• _Your objective_: Pull every line containing the word "space" from the records.

• _Exercise data_:

- - - - -

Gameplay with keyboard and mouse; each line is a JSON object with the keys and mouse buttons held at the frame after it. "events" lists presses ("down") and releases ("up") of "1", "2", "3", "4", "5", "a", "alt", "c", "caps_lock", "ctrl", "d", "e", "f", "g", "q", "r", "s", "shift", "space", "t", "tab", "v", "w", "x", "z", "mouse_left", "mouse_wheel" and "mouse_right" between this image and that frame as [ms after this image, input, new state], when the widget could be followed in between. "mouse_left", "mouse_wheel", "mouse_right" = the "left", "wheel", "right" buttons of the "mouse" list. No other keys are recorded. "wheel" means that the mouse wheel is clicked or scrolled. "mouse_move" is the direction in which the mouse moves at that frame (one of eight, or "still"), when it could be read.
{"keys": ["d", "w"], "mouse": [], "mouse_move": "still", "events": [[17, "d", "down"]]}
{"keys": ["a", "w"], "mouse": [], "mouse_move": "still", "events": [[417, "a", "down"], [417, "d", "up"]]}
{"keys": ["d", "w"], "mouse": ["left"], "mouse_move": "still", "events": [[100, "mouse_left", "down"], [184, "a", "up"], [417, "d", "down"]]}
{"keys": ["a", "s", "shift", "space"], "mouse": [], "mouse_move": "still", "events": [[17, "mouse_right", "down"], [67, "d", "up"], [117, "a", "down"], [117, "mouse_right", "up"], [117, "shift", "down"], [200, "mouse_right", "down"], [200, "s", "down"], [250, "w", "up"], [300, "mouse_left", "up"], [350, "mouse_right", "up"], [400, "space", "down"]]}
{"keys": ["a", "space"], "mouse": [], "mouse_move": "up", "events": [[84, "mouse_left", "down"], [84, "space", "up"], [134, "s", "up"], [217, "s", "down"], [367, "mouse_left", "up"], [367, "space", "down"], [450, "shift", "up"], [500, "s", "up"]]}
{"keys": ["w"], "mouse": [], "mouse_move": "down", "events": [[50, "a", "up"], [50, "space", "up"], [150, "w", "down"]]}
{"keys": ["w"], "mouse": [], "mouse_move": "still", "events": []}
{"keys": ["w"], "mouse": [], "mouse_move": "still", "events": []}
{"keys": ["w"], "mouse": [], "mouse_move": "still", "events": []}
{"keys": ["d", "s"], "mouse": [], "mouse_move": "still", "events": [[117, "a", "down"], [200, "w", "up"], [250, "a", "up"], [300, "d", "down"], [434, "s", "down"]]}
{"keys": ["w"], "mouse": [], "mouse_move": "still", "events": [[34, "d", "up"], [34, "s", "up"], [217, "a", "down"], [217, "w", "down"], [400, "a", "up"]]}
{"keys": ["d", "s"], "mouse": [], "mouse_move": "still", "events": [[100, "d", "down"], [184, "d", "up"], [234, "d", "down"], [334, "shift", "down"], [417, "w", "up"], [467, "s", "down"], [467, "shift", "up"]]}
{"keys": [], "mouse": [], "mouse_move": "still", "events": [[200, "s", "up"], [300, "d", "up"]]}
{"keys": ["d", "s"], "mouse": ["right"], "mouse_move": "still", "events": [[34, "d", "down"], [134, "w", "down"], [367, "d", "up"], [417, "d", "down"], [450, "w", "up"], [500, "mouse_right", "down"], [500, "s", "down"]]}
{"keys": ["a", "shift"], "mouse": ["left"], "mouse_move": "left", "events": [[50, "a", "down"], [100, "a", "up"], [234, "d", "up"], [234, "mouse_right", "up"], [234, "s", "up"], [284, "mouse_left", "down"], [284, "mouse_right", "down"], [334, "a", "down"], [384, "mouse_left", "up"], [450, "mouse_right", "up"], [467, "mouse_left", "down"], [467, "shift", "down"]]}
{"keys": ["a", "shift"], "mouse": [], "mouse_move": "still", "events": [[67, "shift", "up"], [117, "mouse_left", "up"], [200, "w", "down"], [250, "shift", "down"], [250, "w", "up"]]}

- - - - -

• _Response to this exercise_:
Gameplay with keyboard and mouse; each line is a JSON object with the keys and mouse buttons held at the frame after it. "events" lists presses ("down") and releases ("up") of "1", "2", "3", "4", "5", "a", "alt", "c", "caps_lock", "ctrl", "d", "e", "f", "g", "q", "r", "s", "shift", "space", "t", "tab", "v", "w", "x", "z", "mouse_left", "mouse_wheel" and "mouse_right" between this image and that frame as [ms after this image, input, new state], when the widget could be followed in between. "mouse_left", "mouse_wheel", "mouse_right" = the "left", "wheel", "right" buttons of the "mouse" list. No other keys are recorded. "wheel" means that the mouse wheel is clicked or scrolled. "mouse_move" is the direction in which the mouse moves at that frame (one of eight, or "still"), when it could be read.
{"keys": ["a", "s", "shift", "space"], "mouse": [], "mouse_move": "still", "events": [[17, "mouse_right", "down"], [67, "d", "up"], [117, "a", "down"], [117, "mouse_right", "up"], [117, "shift", "down"], [200, "mouse_right", "down"], [200, "s", "down"], [250, "w", "up"], [300, "mouse_left", "up"], [350, "mouse_right", "up"], [400, "space", "down"]]}
{"keys": ["a", "space"], "mouse": [], "mouse_move": "up", "events": [[84, "mouse_left", "down"], [84, "space", "up"], [134, "s", "up"], [217, "s", "down"], [367, "mouse_left", "up"], [367, "space", "down"], [450, "shift", "up"], [500, "s", "up"]]}
{"keys": ["w"], "mouse": [], "mouse_move": "down", "events": [[50, "a", "up"], [50, "space", "up"], [150, "w", "down"]]}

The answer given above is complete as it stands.